Regulation concerning Banks Business Activities and Office Networks is arranged to adjust banks business activities and distribution of office networks to capital capacity of the banks. This is stated In the Performance Report on of Bank Indonesia’s Tasks end Authorities of Third Quarter of 2012.
The regulation, which will be released soon, is in accordance with Indonesian Banking Architecture (API). Even though it is quite successful in increasing sustainability of Indonesian banking, API programs are continually perfected. The scope of perfection of API is not limited to program implementation, but It also includes sharpening of vision.
This regulation is set forth in the Policy Concerning Indonesian Banking Structure (Pillar 1). Pillar 1 policy is aimed to create a healthy banking structure. All policies related to Pillar 1 are contained in the policy package on increase of banking sustainability and competitiveness.
There are several aims of the regulating of bank? Business activities and office networks. Firstly, to increase sustainability and competitiveness of national banking through strengthening of risk management, governance, and efficiency. Secondly, to build a conducive banking system for increase of banking contribution in economy and expansion of banking service areas, especially in underbanked areas.

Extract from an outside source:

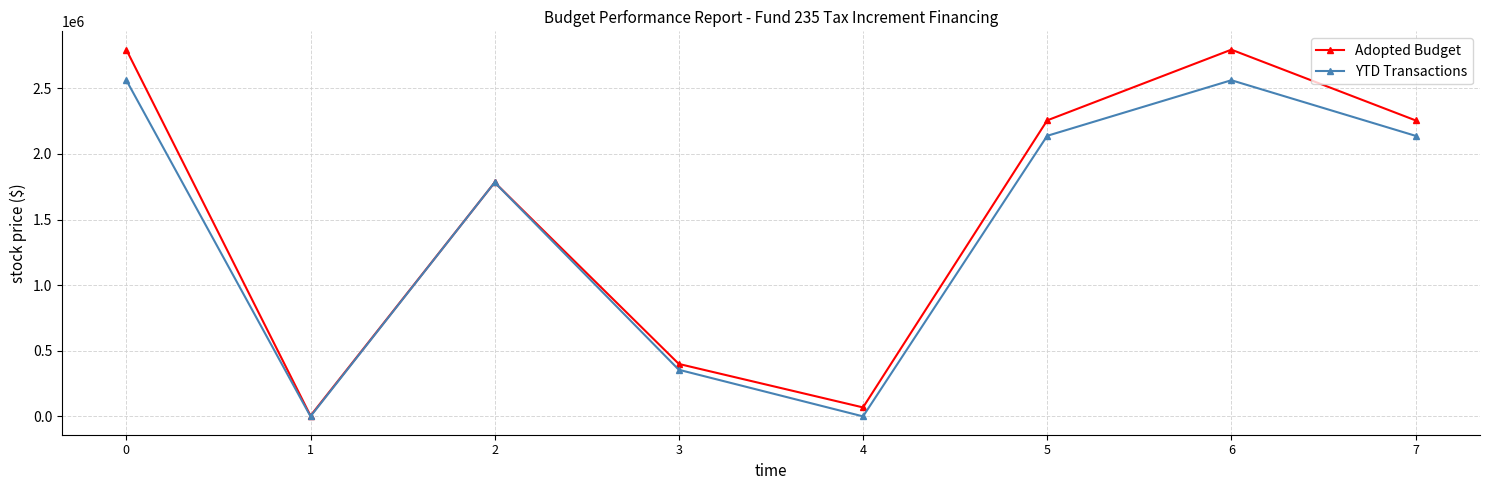

What is the difference between the YTD Transactions values at 3 and 1?

355189.3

Thirdly, to boost realization of banking coordination to strengthen national banking industry. Fourthly, to increase banks? sustainability through suitability of capital access to business activities and office networks. This Bank Indonesia policy is in the process of making and is predicted to be issued by the end of 2012.
Other matters concerning API policy in pillar 1 are, amongst others: Firstly, to increase optimization of banking Intermediation in various commercial sectors which are potential and have a strategic role in supporting the economy.
Secondly, to Increase suitability of product development and banks activities to scale, characteristic, competency, and preparedness of banks? infrastructures. Thirdly, to support a more even distribution of economic growth by re-regulating licensing, opening of office networks, and by increasing principle of reciprocity in the opening of office networks in other countries.
From the above description, it is clear that banking regulators expect Indonesian banking to become stronger and healthier through capital strengthening to be able to anticipate every potential risk, especially credit risk, operational risk, and market risk.
The bigger the capital is, the stronger a bank will be in absorbing potential crisis. And, the more aggressive the bank will be in distributing credit to accelerate the real sector. This is the essence of banks? Capital strengthening.